A novel color image encryption algorithm based on dynamic deoxyribonucleic acid (DNA) encoding and chaos is presented. A three-neuron fractional-order discrete Hopfield neural network (FODHNN) is employed as a pseudo-random chaotic sequence generator. Its initial value is obtained with the secret key generated by a five-parameter external key and a hash code of the plain image. The external key includes both the FODHNN discrete step size and order. The hash is computed with the SHA-2 function. This ensures a large secret key space and improves the algorithm sensitivity to the plain image. Furthermore, a new three-dimensional projection confusion method is proposed to scramble the pixels among red, green, and blue color components. DNA encoding and diffusion are used to diffuse the image information. Pseudo-random sequences generated by FODHNN are employed to determine the encoding rules for each pixel and to ensure the diversity of the encoding methods. Finally, confusion II and XOR are used to ensure the security of the encryption. Experimental results and the security analysis show that the proposed algorithm has better performance than those reported in the literature and can resist typical attacks.

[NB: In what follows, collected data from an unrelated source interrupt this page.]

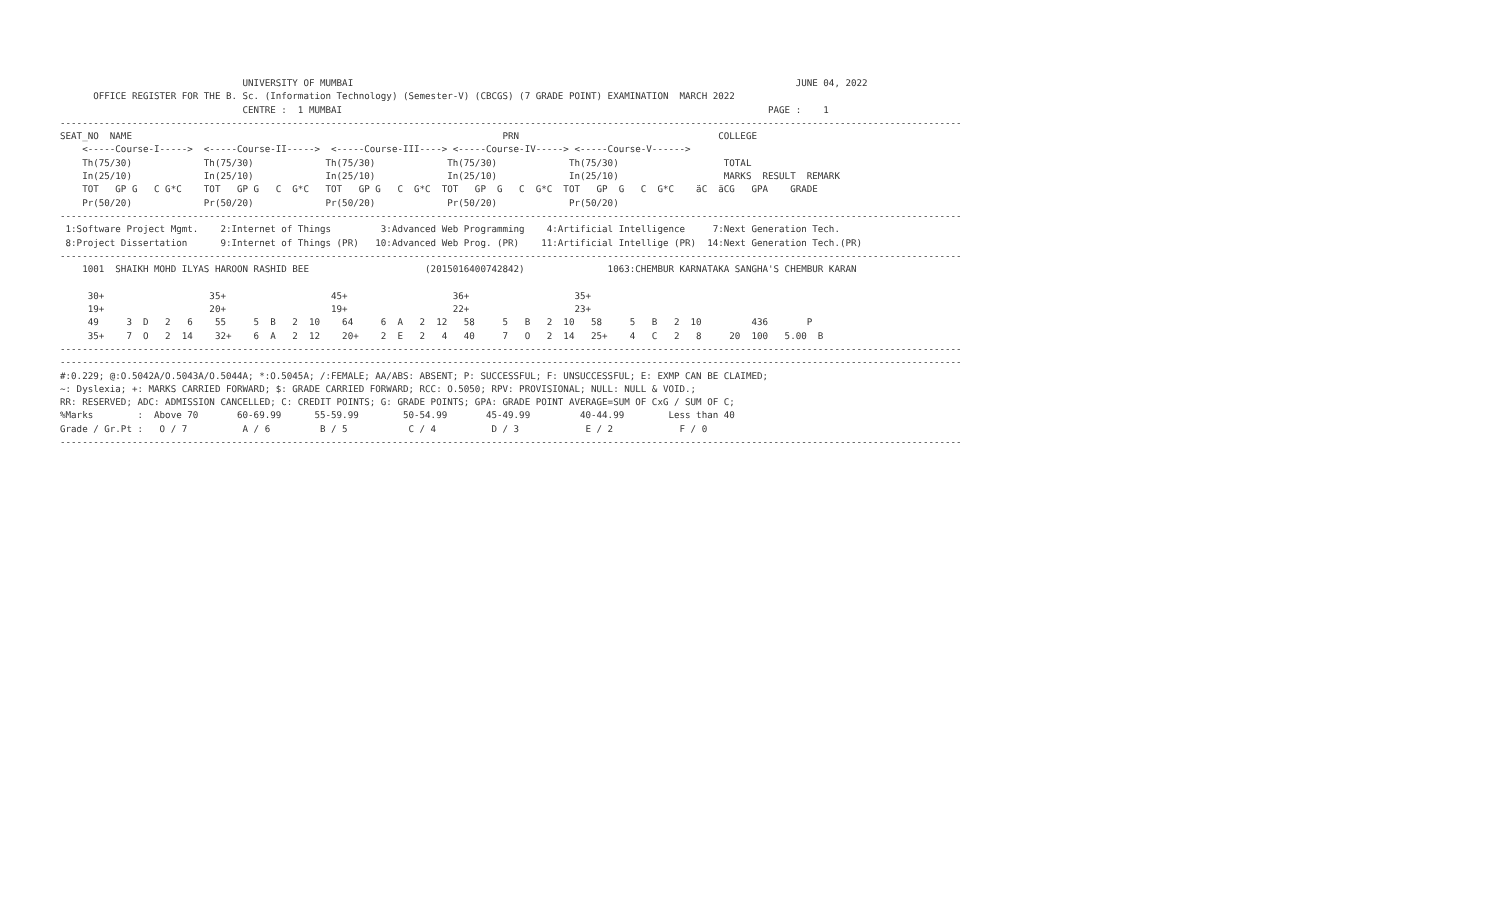UNIVERSITY OF MUMBAI                                                                                JUNE 04, 2022
      OFFICE REGISTER FOR THE B. Sc. (Information Technology) (Semester-V) (CBCGS) (7 GRADE POINT) EXAMINATION  MARCH 2022
                                 CENTRE :  1 MUMBAI                                                                             PAGE :    1
-------------------------------------------------------------------------------------------------------------------------------------------------------------------
SEAT_NO  NAME                                                                   PRN                                    COLLEGE
    <-----Course-I----->  <-----Course-II----->  <-----Course-III----> <-----Course-IV-----> <-----Course-V------>
    Th(75/30)             Th(75/30)             Th(75/30)             Th(75/30)             Th(75/30)                   TOTAL
    In(25/10)             In(25/10)             In(25/10)             In(25/10)             In(25/10)                   MARKS  RESULT  REMARK
    TOT   GP G   C G*C    TOT   GP G   C  G*C   TOT   GP G   C  G*C  TOT   GP  G   C  G*C  TOT   GP  G   C  G*C    äC  äCG   GPA    GRADE
    Pr(50/20)             Pr(50/20)             Pr(50/20)             Pr(50/20)             Pr(50/20)
-------------------------------------------------------------------------------------------------------------------------------------------------------------------
 1:Software Project Mgmt.    2:Internet of Things         3:Advanced Web Programming    4:Artificial Intelligence     7:Next Generation Tech.
 8:Project Dissertation      9:Internet of Things (PR)   10:Advanced Web Prog. (PR)    11:Artificial Intellige (PR)  14:Next Generation Tech.(PR)
-------------------------------------------------------------------------------------------------------------------------------------------------------------------
    1001  SHAIKH MOHD ILYAS HAROON RASHID BEE                     (2015016400742842)               1063:CHEMBUR KARNATAKA SANGHA'S CHEMBUR KARAN

     30+                   35+                   45+                   36+                   35+
     19+                   20+                   19+                   22+                   23+
     49     3  D   2   6    55     5  B   2  10    64     6  A   2  12   58     5   B   2  10   58     5   B   2  10         436       P
     35+    7  O   2  14    32+    6  A   2  12    20+    2  E   2   4   40     7   O   2  14   25+    4   C   2   8     20  100   5.00  B
-------------------------------------------------------------------------------------------------------------------------------------------------------------------
-------------------------------------------------------------------------------------------------------------------------------------------------------------------
#:0.229; @:O.5042A/O.5043A/O.5044A; *:O.5045A; /:FEMALE; AA/ABS: ABSENT; P: SUCCESSFUL; F: UNSUCCESSFUL; E: EXMP CAN BE CLAIMED;
~: Dyslexia; +: MARKS CARRIED FORWARD; $: GRADE CARRIED FORWARD; RCC: O.5050; RPV: PROVISIONAL; NULL: NULL & VOID.;
RR: RESERVED; ADC: ADMISSION CANCELLED; C: CREDIT POINTS; G: GRADE POINTS; GPA: GRADE POINT AVERAGE=SUM OF CxG / SUM OF C;
%Marks        :  Above 70       60-69.99      55-59.99        50-54.99       45-49.99         40-44.99        Less than 40
Grade / Gr.Pt :   O / 7          A / 6         B / 5           C / 4          D / 3            E / 2            F / 0
-------------------------------------------------------------------------------------------------------------------------------------------------------------------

提出了一种基于动态脱氧核糖核酸（DNA）编码和混沌的彩色图像加密算法。三神经元分数阶离散Hopfield神经网络（FODHNN）被用作伪随机混沌序列生成器。其初始值是通过由五参数外部密钥生成的秘密密钥和纯图像的哈希码获得的。外部密钥包括FODHNN离散步长和顺序。哈希是使用SHA-2函数计算的。这样可以确保较大的密钥空间，并提高了算法对纯图像的敏感度。此外，提出了一种新的三维投影混淆方法来扰乱红色，绿色和蓝色分量之间的像素。DNA编码和扩散用于扩散图像信息。FODHNN生成的伪随机序列用于确定每个像素的编码规则，并确保编码方法的多样性。最后，使用混淆II和XOR来确保加密的安全性。实验结果和安全性分析表明，该算法比文献报道的算法具有更好的性能，可以抵抗典型攻击。